Derinden ufaktan bunu aslında istemediğini mi hissediyorsun? Yoksa hepsi birden mi?
Bir öykü anlatsam, kahramanları buna benzer kırılmalar, bölünmeler yaşasa belki daha anlaşılır olur. Anlatma göster! Göstere göstere. Gözüne sok!
Yalnızca daha kolay olmalıydı diyorum. Başkalarına da bu kadar zor geliyor mu, bu kadar basit şeyler. Yoksa beyazla siyah gibi çok mu kolay ayırt etmesi herkes için.
Haksızlığa uğramış hissediyorum kendimi. Hakkım var mı buna bilmem :)
Hemen onun için bahaneler sıralıyorum. Sonra peşinden haksızlık duygusu ham ayva ağırlığından göğsümde. Bazen kendime eziyet etme eşiğim çok mu yüksek diye soruyorum kendime, bazen de çok mızmız buluyorum kendimi.
Sanki en az önemli şeylerde en kolay mızlanıyorum da, daha derinlere inince çizikler katlanma katsayım katlanıyor.

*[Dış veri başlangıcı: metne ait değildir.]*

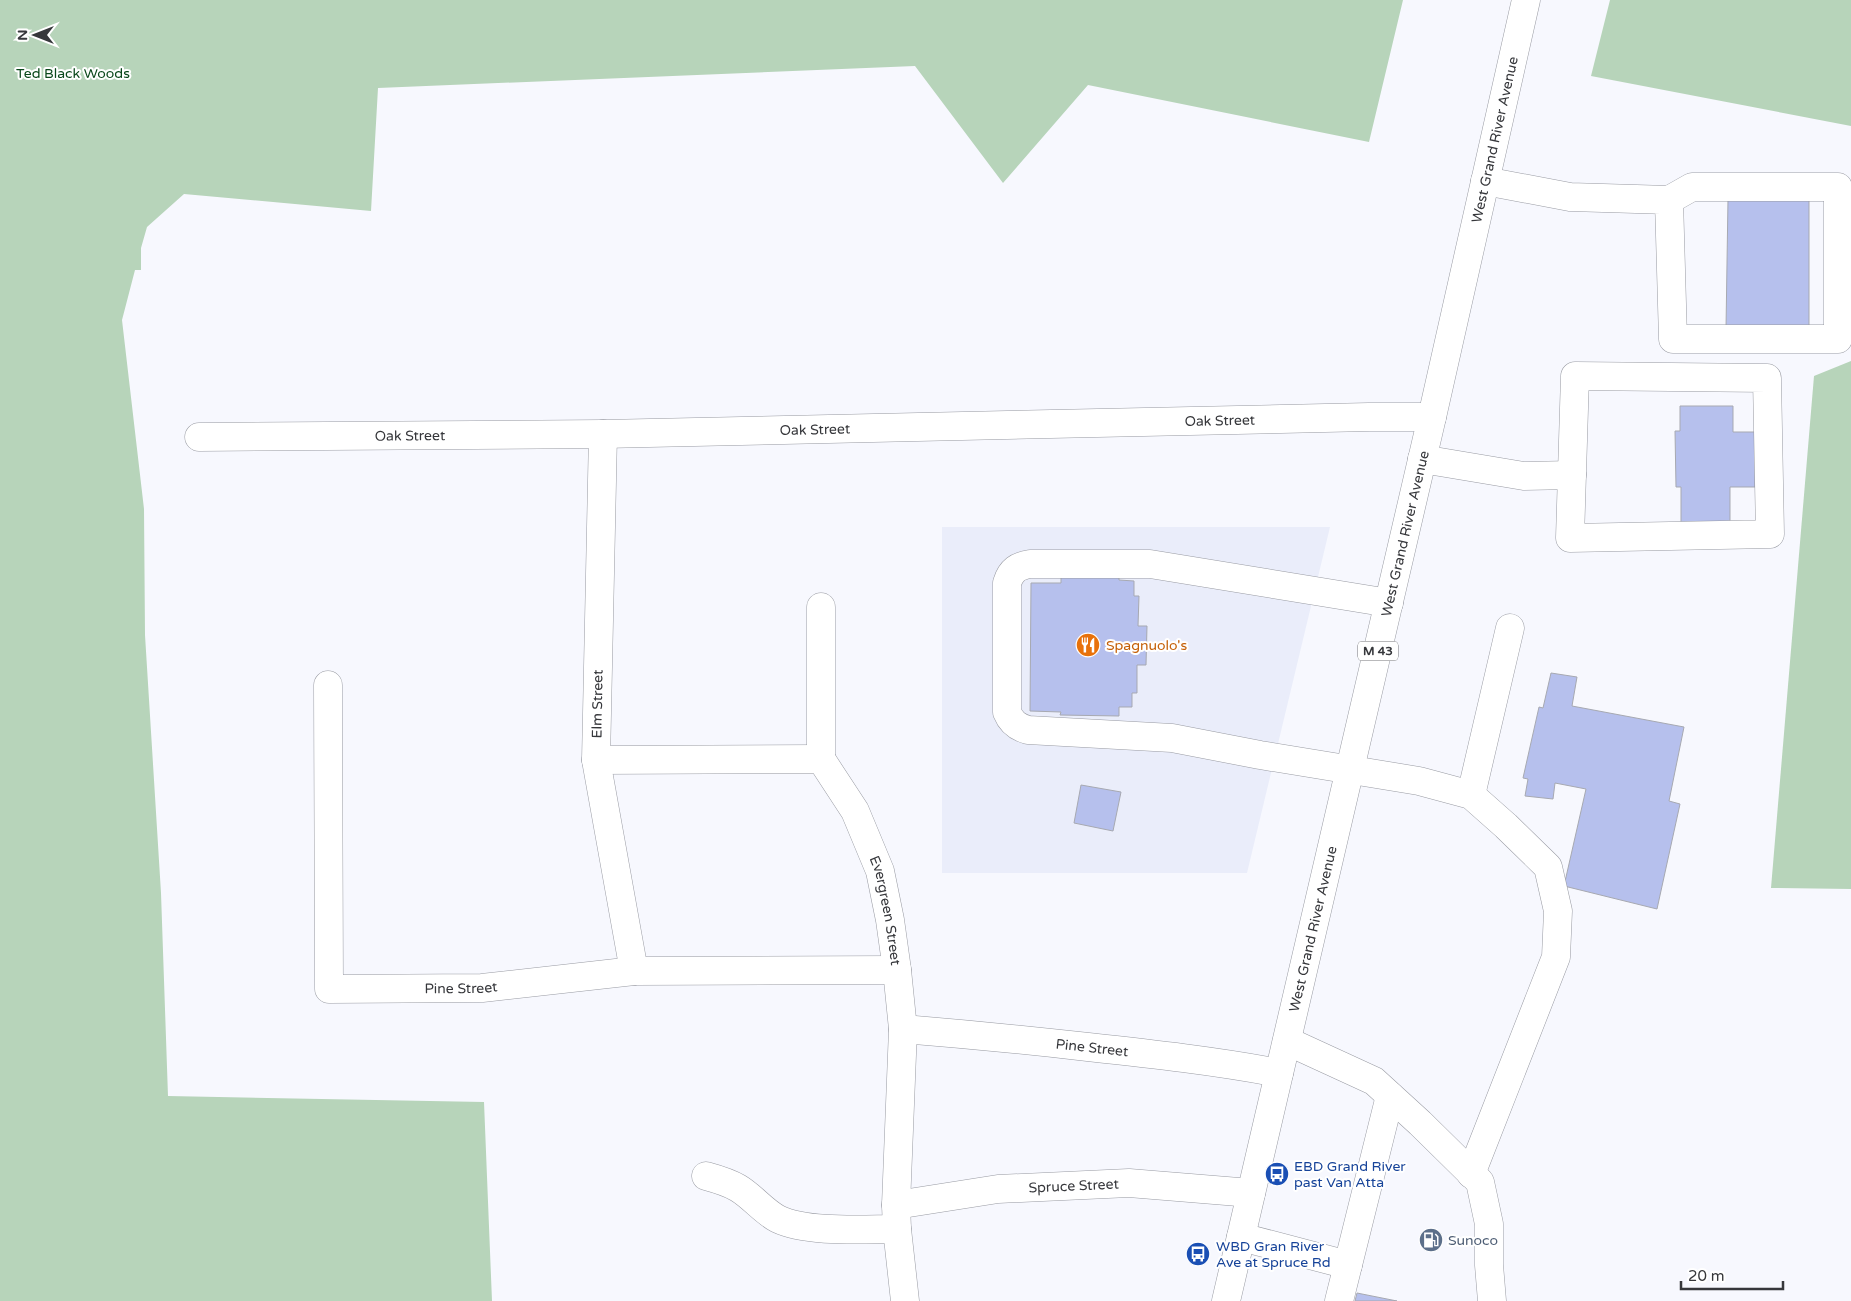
<svg xmlns="http://www.w3.org/2000/svg" width="1851" height="1301" viewBox="0 0 1851 1301" font-family="'Varela Round',sans-serif">
  <style>
    .built { fill: #eaedfa }
    .green { fill: #b7d4ba }
    .building { fill: #b6c0ed; stroke: #a7a9b1 }
    .lines { fill: none; stroke-linecap: round; stroke-linejoin: round }
    .minor-casing { stroke: #999ba3; stroke-width: 29 }
    .major-casing { stroke: #999ba3; stroke-width: 29 }
    .minor { stroke: #fff; stroke-width: 28 }
    .major { stroke: #fff; stroke-width: 28 }
    .labels { text-anchor: middle; stroke-width: 4; stroke-linejoin: round; paint-order: stroke }
    .shield { fill: #fff; stroke: #727376; stroke-width: 1 }
    .shield-label { font-size: 12px; font-weight: bold; fill: #36373b }
    .park-label { font-size: 14px; fill: #09471a; stroke: #fff }
    .street-label { font-size: 14px; fill: #36373b; stroke: #fff }
    .food-label { font-size: 14px; fill: #c56008; stroke: #fff; text-anchor: start }
    .transit-label { font-size: 14px; fill: #164399; stroke: #fff; text-anchor: start }
    .service-label { font-size: 14px; fill: #4e5e75; stroke: #fff; text-anchor: start }
  </style>
  <rect width="100%" height="100%" fill="#f7f8fe"/>
  <!-- built -->
  <path class="built" d="M942,527H1330L1247,873H942Z"/>
  <!-- green -->
  <g class="green">
    <path d="M0,0H1403L1369,142L1088,85L1003,183L915,66L378,88L371,211L184,194L147,227L141,248V270H135L122,320L144,509L145,635L161,893L168,1096L484,1102L492,1301H0Z"/>
    <path d="M1610,0H1851V126L1591,76Z"/>
    <path d="M1851,361V889L1771,888L1814,376Z"/>
  </g>
  <!-- building -->
  <g class="building">
    <path d="M1809,198V328L1726,329L1728,199Z"/>
    <path d="M1680,406H1733V432H1756L1755,487H1730V524H1681V487H1676L1675,431H1680Z"/>
    <path d="M1061,576H1119V580L1134,581V596H1139L1138,626H1147L1146,665H1137V693H1132V707H1119V716L1060,715L1061,712L1030,711L1031,583H1061Z"/>
    <path d="M1551,673L1577,677L1572,706L1684,727L1669,801L1680,804L1657,909L1564,886L1586,789L1555,783L1553,799L1525,796L1528,779L1523,778L1539,707L1543,708Z"/>
    <path d="M1081,785L1121,792L1113,831L1074,823Z"/>
    <path d="M1357,1293L1397,1301H1355Z"/>
  </g>
  <g class="lines">
    <!-- minor casing -->
    <g class="minor-casing">
      <g id="minor">
        <path d="M1485,181L1570,197L1669,200L1673,339H1838V187H1692L1669,200"/>
        <path d="M1575,376L1767,378L1770,534L1570,538Z"/>
        <path d="M603,434L596,760L634,971"/>
        <path id="s1" d="M199,437L603,434L1369,417H1432"/>
        <path d="M1422,459L1524,476L1572,475"/>
        <path d="M1389,603L1150,564H1030C1018,566 1011,570 1007,583V712C1011,722 1017,727 1028,730L1172,738L1260,755L1419,781L1471,795L1506,826L1548,867L1558,911L1556,957L1471,1174"/>
        <path d="M821,607V759"/>
        <path id="s2" d="M328,685L329,989L482,988L634,971L897,970"/>
        <path id="s3" d="M596,760L821,759L855,811L880,871L890,920L897,970L903,1029L896,1205L897,1229L905,1301"/>
        <path d="M1471,795L1510,628"/>
        <path id="s4" d="M903,1029C965,1034 1026,1040 1088,1047C1152,1054 1216,1061 1279,1073"/>
        <path d="M1287,1041L1374,1081L1420,1123L1480,1182L1489,1224V1265L1492,1301"/>
        <path d="M706,1176C717,1179 728,1182 738,1188C753,1197 763,1211 778,1219C807,1233 864,1229 897,1229"/>
        <path id="s5" d="M896,1205L998,1189L1129,1183L1251,1193"/>
        <path d="M1241,1237L1348,1265"/>
        <path d="M1339,1301L1390,1096"/>
      </g>
    </g>
    <!-- major casing -->
    <g class="major-casing">
      <g id="major">
        <path id="s6" d="M1226,1301L1432,417L1526,0"/>
      </g>
    </g>
    <!-- minor -->
    <use href="#minor" class="minor"/>
    <!-- major -->
    <use href="#major" class="major"/>
  </g>
  <!-- icons -->
  <defs>
    <g id="restaurant-disc" transform="scale(1.25)"><circle r="9.5" fill="#e8710a" stroke="#fff"/><path d="M-5-6h1v4h1v-4h1v4h1v-4h1v5L-1.5 .5V6h-2V.5L-5-1ZM5-6V6H3V1.5H1.5Q1.5-4 5-6Z" fill="#fff"/></g>
    <g id="bus-disc" transform="scale(1.25)"><circle r="9.5" fill="#1a4fb4" stroke="#fff"/><path d="M-5-6H5V4H4V6H2V4H-2V6H-4V4H-5ZM-3.5-4V0h7V-4ZM-3.5 1.2v1.5H-2V1.2ZM2 1.2v1.5H3.5V1.2Z" fill="#fff"/></g>
    <g id="fuel-disc" transform="scale(1.25)"><circle r="9.5" fill="#5c6f8a" stroke="#fff"/><path d="M-5.5-6h7V0h2V4h1.3V-2.5L3-4.5l.8-.8L6-3V5H2.5V1h-1V6h-7ZM-4.2-4.7v3.2H.2V-4.7Z" fill="#fff"/></g>
  </defs>
  <g fill-rule="evenodd">
    <use href="#restaurant-disc" x="1088" y="645"/>
    <use href="#bus-disc" x="1277" y="1174"/>
    <use href="#fuel-disc" x="1431" y="1240"/>
    <use href="#bus-disc" x="1198" y="1254"/>
  </g>
  <g class="labels">
    <!-- shield labels -->
    <rect class="shield" x="1358" y="641.5" width="40" height="19" rx="4"/>
    <g class="shield-label">
      <text x="1378" y="655">M 43</text>
    </g>
    <!-- park labels -->
    <g class="park-label">
      <text x="73" y="78">Ted Black Woods</text>
    </g>
    <!-- street labels -->
    <g class="street-label">
      <text dy="5" stroke="none"><textPath href="#s6" startOffset="1192">West Grand River Avenue</textPath></text>
      <text dy="5" stroke="none"><textPath href="#s1" startOffset="1021">Oak Street</textPath></text>
      <text dy="5" stroke="none"><textPath href="#s1" startOffset="616">Oak Street</textPath></text>
      <text dy="5" stroke="none"><textPath href="#s1" startOffset="211">Oak Street</textPath></text>
      <text dy="5" stroke="none"><textPath href="#s6" startOffset="788">West Grand River Avenue</textPath></text>
      <text transform="translate(597 704) rotate(-89)" y="5">Elm Street</text>
      <text dy="5" stroke="none"><textPath href="#s3" startOffset="392">Evergreen Street</textPath></text>
      <text dy="5" stroke="none"><textPath href="#s6" startOffset="382">West Grand River Avenue</textPath></text>
      <text dy="5" stroke="none"><textPath href="#s2" startOffset="436">Pine Street</textPath></text>
      <text dy="5" stroke="none"><textPath href="#s4" startOffset="190">Pine Street</textPath></text>
      <text dy="5" stroke="none"><textPath href="#s5" startOffset="179">Spruce Street</textPath></text>
    </g>
    <!-- food labels -->
    <g class="food-label">
      <text x="1106" y="650">Spagnuolo's</text>
    </g>
    <!-- transit labels -->
    <g class="transit-label">
      <text x="1294" y="1171">EBD Grand River<tspan x="1294" dy="16">past Van Atta</tspan></text>
      <text x="1216" y="1251">WBD Gran River<tspan x="1216" dy="16">Ave at Spruce Rd</tspan></text>
    </g>
    <!-- service labels -->
    <g class="service-label">
      <text x="1448" y="1245">Sunoco</text>
    </g>
  </g>
  <!-- north arrow -->
  <g transform="translate(35 35) rotate(270)" stroke="#ffffff" stroke-width="4" paint-order="stroke">
  <path d="M0-4L9 19L0 12L-9 19Z" fill="#36373b"/>
  <text y="-8" font-size="14" font-weight="bold" text-anchor="middle" fill="#36373b">N</text>
  </g>
  <!-- scale -->
  <path d="M1681 1281v8h102v-8" fill="none" stroke="#36373b" stroke-width="2.5"/>
  <text x="1688" y="1281" font-size="15" fill="#36373b" stroke="#ffffff" stroke-width="4" paint-order="stroke">20 m</text>
</svg>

En kolay yolu salıvermek kendini hayatın kucağına, bakalım ne çıkacak bahtıma. Bak şimdi de bu durağanlık içinde geçici bir duygu pırıltısının izinde kaybolma korkusu geldi içime. Kendi kendime gülümsüyorum, kaybolmak iyidir diye geçiyor aklımdan. Filmlerde mi duymuştum bu repliği? Artık gerçek hayatta ne olup bitiyor onu merak ediyorum. Süslenmiş hikayeleri değil gerçekleri duymak istiyorum.